Ward said McCain has been a champion of reducing the influence of corporate money in politics and was the co-author of a federal campaign-finance reform law which, among other things, banned national political parties from raising or spending so-called "soft money" donations from interest groups.
"I think his claim that they are Tweedledee and Tweedledum is kind of old and tired," Ward said.
Nader became a national symbol for consumer advocacy after he successfully fought for seat belts and other safety features on automobiles, for stronger clean air and water standards, and for food inspections and labeling.
Over the past decade, however, he has been known more for his failed presidential campaigns.
Nader did not get on the ballot in Hawai'i in 2004 and filed lawsuits in state and federal courts over ballot access. The courts here ruled against his claims but he is appealing.

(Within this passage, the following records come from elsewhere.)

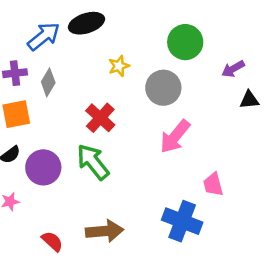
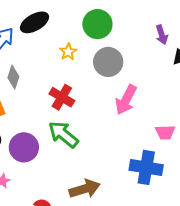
green circle: (185, 42) -> (97, 24), moved
purple arrow: (233, 69) -> (162, 35), turned -66
pink trapezoid: (213, 184) -> (165, 132), turned -65

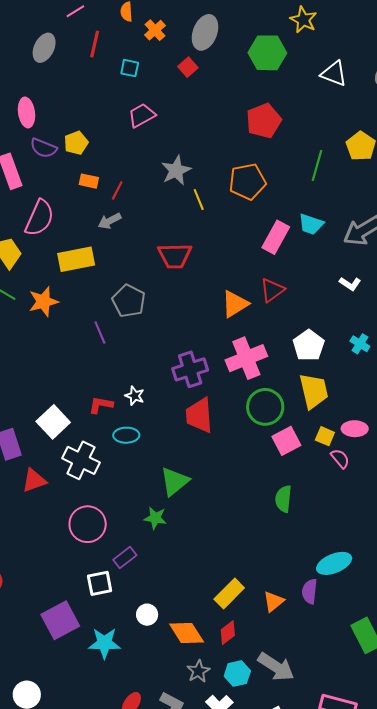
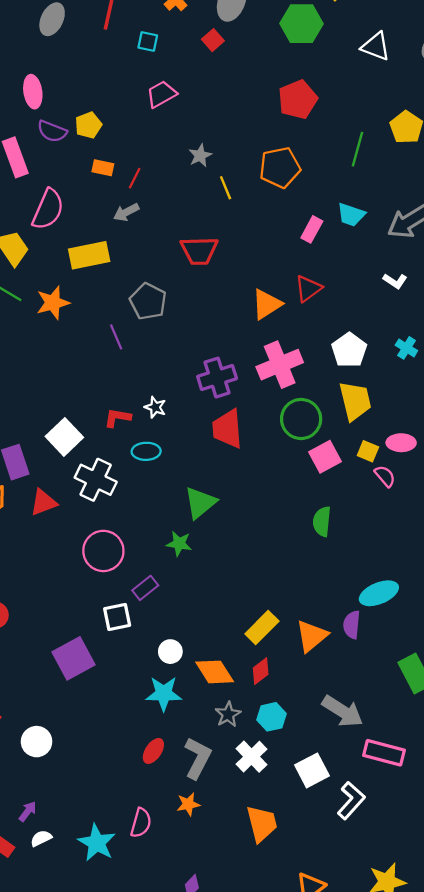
gray star: (176, 170) -> (200, 155), size x0.7
pink rectangle: (276, 237) -> (312, 229), size x0.7
orange triangle: (274, 601) -> (312, 636), size x1.4
cyan star: (104, 643) -> (164, 694), moved
gray arrow: (276, 667) -> (343, 711), moved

Nader has qualified for the state's ballot this year.
At tomorrow's appearance, Nader said he would speak about Hawai'i's high consumer prices, which he believes are linked to antitrust issues, and praise the state for progress on renewable energy. Hawai'i is the first state to require that new single-family homes built after 2010 have solar-water heaters. Nader is calling for an expansion of wind and solar power as alternatives to fossil-fuel as part of his campaign.
"I didn't start running for president until the doors started closing in Washington against consumer, environmental, labor and other citizen groups," he said. "So when you don't have a chance to have a chance to improve your country on Capitol Hill and before the regulatory agencies, you either close up shop and go to Monterey and watch the whales or you go into the electoral arena."